Rybinsk Hydroelectric Station or Rybinsk GES (Рыбинская ГЭС) is a hydroelectric station on the Volga and the Sheksna rivers in Yaroslavl Oblast near the Rybinsk town. It is the third of the Volga-Kama Cascade of dams.

== General data ==
Construction began in 1935 and was completed in 1950.

The complex consists of
- Concrete spillway dam on the Volga river,
- Earth-fill dam on the Volga river, 524 m long and 27 m high
- Single-lane, single-chamber lock on the Volga river
- Earth-fill dam on the Sheksna river, 470 m long and 35 m high
- Left-bank and right-bank dams on the Sheksna river, with total length of 6035 m.
- Powerhouse on Sheksna river.

Installed power is 386.4 MW, average annual production is 935 GWh. Power house has 6 generators with Kaplan turbines, working at 13.4 m head: 2 of 63.2 MW each and 4 of 65 MW. The dam forms Rybinsk Reservoir. A highway passes over the Volga river on the dam.

== Usage ==
The station covers peaks of electricity demand of central Russia. The reservoir is used for annual discharge regulation, boosting energy production on lower hydroelectric stations on the Volga. The reservoir is used for navigation ( it is the lowest stage of Volga–Baltic Waterway ) and flood control.

== History ==

Initially the project of a dam in upper Volga considered a dam at 14 km up from Yaroslavl with much less flood area, and preparations had been started. Later the project was reconsidered and the present site chosen. The Mologa town was flooded.

Timeline:
- May 23, 1938 – the project was approved.
- June 1940 – construction has been started.
- June 24, 1940 – the Volga dam completed.
- October 24, 1940 – the Sheksna dam completed.
- April 13, 1941 – reservoir started to fill.
- November 18, 1941 – first turbine unit was put under load.
- August 15, 1942 – second turbine unit was put under load.
- August 1945 – December 1950 – the remaining 4 units were launched.

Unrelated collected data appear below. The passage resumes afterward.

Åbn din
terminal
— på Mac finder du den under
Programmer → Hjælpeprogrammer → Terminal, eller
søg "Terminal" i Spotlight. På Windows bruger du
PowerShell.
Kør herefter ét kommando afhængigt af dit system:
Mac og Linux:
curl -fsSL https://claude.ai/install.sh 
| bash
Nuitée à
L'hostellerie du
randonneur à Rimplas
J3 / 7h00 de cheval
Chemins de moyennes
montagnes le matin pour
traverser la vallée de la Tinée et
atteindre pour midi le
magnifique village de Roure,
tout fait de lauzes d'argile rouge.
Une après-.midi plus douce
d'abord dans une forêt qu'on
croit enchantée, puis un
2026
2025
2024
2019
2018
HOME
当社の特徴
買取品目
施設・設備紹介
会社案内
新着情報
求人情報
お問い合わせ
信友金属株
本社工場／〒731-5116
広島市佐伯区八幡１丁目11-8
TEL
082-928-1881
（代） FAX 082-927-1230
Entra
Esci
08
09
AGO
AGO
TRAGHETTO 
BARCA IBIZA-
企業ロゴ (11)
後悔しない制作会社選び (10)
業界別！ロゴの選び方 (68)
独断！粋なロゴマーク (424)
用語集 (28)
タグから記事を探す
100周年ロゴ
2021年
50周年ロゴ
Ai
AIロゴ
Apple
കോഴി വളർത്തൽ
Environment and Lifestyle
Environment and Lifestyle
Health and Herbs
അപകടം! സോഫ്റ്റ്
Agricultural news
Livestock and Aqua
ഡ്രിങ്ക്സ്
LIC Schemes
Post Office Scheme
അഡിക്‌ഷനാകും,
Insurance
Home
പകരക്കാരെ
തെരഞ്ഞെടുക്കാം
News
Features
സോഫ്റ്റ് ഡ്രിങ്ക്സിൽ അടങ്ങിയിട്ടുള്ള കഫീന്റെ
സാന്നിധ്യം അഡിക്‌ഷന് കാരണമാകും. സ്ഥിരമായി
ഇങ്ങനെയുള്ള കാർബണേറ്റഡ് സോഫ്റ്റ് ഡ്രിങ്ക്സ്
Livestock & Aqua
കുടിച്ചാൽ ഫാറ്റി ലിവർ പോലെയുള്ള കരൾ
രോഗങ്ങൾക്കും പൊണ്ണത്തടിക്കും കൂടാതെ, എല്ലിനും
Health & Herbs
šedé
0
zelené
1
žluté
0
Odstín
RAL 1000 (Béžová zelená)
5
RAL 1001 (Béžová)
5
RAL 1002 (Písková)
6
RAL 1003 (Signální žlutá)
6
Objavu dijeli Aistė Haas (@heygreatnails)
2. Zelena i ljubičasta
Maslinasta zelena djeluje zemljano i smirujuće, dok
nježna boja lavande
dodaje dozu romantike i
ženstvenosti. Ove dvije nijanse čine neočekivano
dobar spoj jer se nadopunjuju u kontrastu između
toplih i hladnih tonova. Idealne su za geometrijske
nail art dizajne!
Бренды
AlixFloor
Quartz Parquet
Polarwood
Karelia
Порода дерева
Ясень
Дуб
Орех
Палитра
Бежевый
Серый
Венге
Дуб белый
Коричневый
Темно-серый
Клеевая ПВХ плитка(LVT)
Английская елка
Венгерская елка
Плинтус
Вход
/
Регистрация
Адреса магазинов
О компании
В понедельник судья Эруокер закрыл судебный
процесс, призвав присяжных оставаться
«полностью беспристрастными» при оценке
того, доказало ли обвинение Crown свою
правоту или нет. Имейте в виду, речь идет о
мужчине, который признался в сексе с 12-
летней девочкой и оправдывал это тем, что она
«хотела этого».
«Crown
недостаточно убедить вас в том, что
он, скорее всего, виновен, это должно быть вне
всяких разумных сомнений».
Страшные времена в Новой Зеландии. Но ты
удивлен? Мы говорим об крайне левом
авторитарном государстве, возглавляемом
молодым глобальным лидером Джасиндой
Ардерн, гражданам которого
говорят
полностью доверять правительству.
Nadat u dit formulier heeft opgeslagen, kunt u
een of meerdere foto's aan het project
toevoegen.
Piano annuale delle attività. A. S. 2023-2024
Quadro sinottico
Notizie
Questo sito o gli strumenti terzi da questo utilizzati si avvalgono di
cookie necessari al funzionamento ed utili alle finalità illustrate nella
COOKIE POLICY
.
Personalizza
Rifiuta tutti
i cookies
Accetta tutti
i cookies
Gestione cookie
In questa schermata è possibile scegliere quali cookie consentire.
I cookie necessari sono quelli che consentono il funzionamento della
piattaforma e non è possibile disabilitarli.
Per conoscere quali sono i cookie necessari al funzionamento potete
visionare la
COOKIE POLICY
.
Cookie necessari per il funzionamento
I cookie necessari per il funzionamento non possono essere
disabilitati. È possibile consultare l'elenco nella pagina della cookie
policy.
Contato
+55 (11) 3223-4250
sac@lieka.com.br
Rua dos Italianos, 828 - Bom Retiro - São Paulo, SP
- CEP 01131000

Construction was supervised by NKVD and forced labour was extensively used. First turbines were started during the most difficult period of World War II, while thermal power plants suffered from lack of fuel. The station building was incomplete at that moment, and worked under tarp tent as a roof. Construction was continued after the war, and July 30, 1955 Uglich Hydroelectric Station and Rybinsk hydroelectric stations were officially completed and formed "1st cascade of Mosenergo hydroelectric stations". At that moment station's installed power was 330 MW, it was second-biggest power producer in USSR, after DneproGES.

From 1998 to 2022 all generator units were replaced, increasing installed power by 56,4 MW.

There are also plans of installing 2 new generating units, increasing installed power up to 505.6 MW.